• INSTRUCTIONS TO FOLLOW
Return the records below from the line containing "联合类型是一种高级类型，它表示一个值可以是几种不同类型之一。" onward, exactly, through and including the last line.

Saved entries
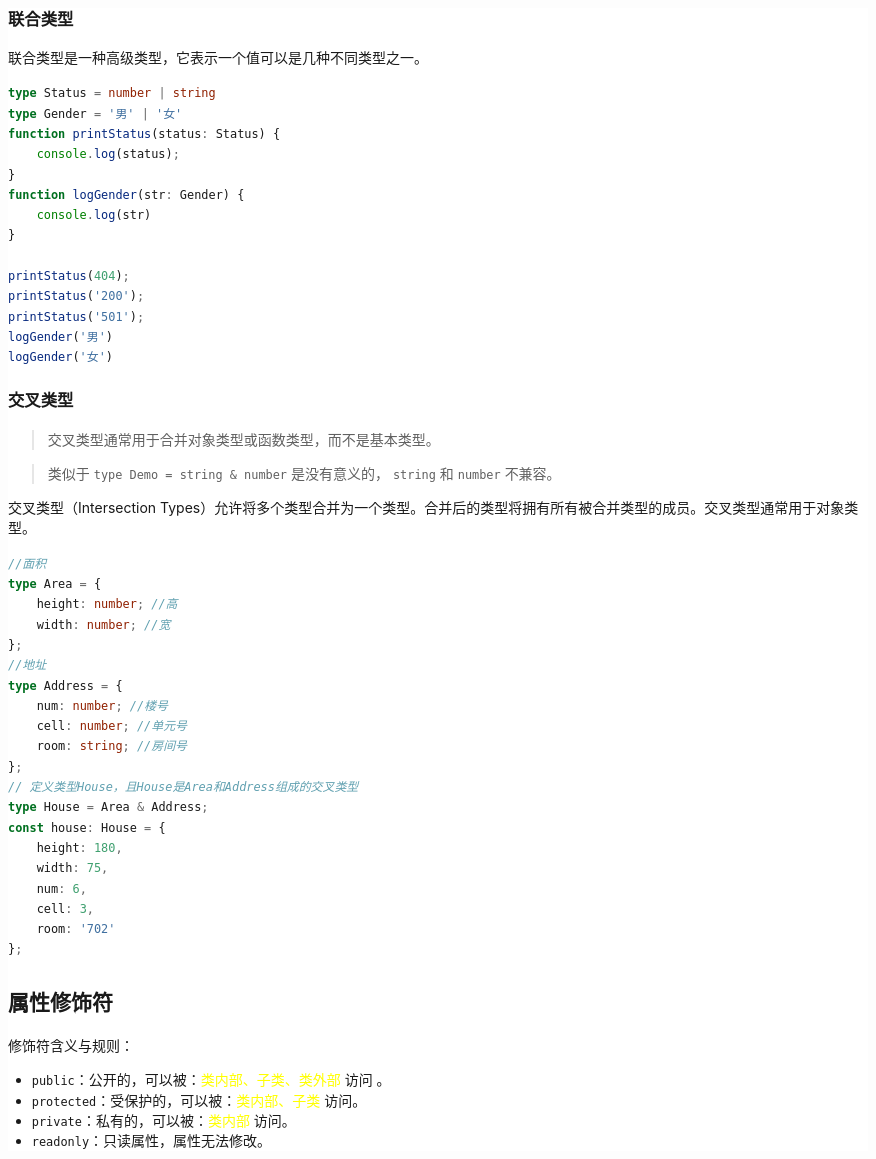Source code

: ### 联合类型
联合类型是一种高级类型，它表示一个值可以是几种不同类型之一。
```ts
type Status = number | string
type Gender = '男' | '女'
function printStatus(status: Status) {
    console.log(status);
}
function logGender(str: Gender) {
    console.log(str)
}

printStatus(404);
printStatus('200');
printStatus('501');
logGender('男')
logGender('女')
```

### 交叉类型
>交叉类型通常用于合并对象类型或函数类型，而不是基本类型。

>类似于 `type Demo = string & number` 是没有意义的， `string` 和 `number` 不兼容。

交叉类型（Intersection Types）允许将多个类型合并为一个类型。合并后的类型将拥有所有被合并类型的成员。交叉类型通常用于对象类型。

```ts
//面积
type Area = {
    height: number; //高
    width: number; //宽
};
//地址
type Address = {
    num: number; //楼号
    cell: number; //单元号
    room: string; //房间号
};
// 定义类型House，且House是Area和Address组成的交叉类型
type House = Area & Address;
const house: House = {
    height: 180,
    width: 75,
    num: 6,
    cell: 3,
    room: '702'
};
```
## 属性修饰符
修饰符含义与规则：
- `public`：公开的，可以被：<span style='color:yellow'>类内部、子类、类外部</span> 访问 。
- `protected`：受保护的，可以被：<span style='color:yellow'>类内部、子类</span> 访问。
- `private`：私有的，可以被：<span style='color:yellow'>类内部</span> 访问。
- `readonly`：只读属性，属性无法修改。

• PROBLEM SOLUTION
联合类型是一种高级类型，它表示一个值可以是几种不同类型之一。
```ts
type Status = number | string
type Gender = '男' | '女'
function printStatus(status: Status) {
    console.log(status);
}
function logGender(str: Gender) {
    console.log(str)
}

printStatus(404);
printStatus('200');
printStatus('501');
logGender('男')
logGender('女')
```

### 交叉类型
>交叉类型通常用于合并对象类型或函数类型，而不是基本类型。

>类似于 `type Demo = string & number` 是没有意义的， `string` 和 `number` 不兼容。

交叉类型（Intersection Types）允许将多个类型合并为一个类型。合并后的类型将拥有所有被合并类型的成员。交叉类型通常用于对象类型。

```ts
//面积
type Area = {
    height: number; //高
    width: number; //宽
};
//地址
type Address = {
    num: number; //楼号
    cell: number; //单元号
    room: string; //房间号
};
// 定义类型House，且House是Area和Address组成的交叉类型
type House = Area & Address;
const house: House = {
    height: 180,
    width: 75,
    num: 6,
    cell: 3,
    room: '702'
};
```
## 属性修饰符
修饰符含义与规则：
- `public`：公开的，可以被：<span style='color:yellow'>类内部、子类、类外部</span> 访问 。
- `protected`：受保护的，可以被：<span style='color:yellow'>类内部、子类</span> 访问。
- `private`：私有的，可以被：<span style='color:yellow'>类内部</span> 访问。
- `readonly`：只读属性，属性无法修改。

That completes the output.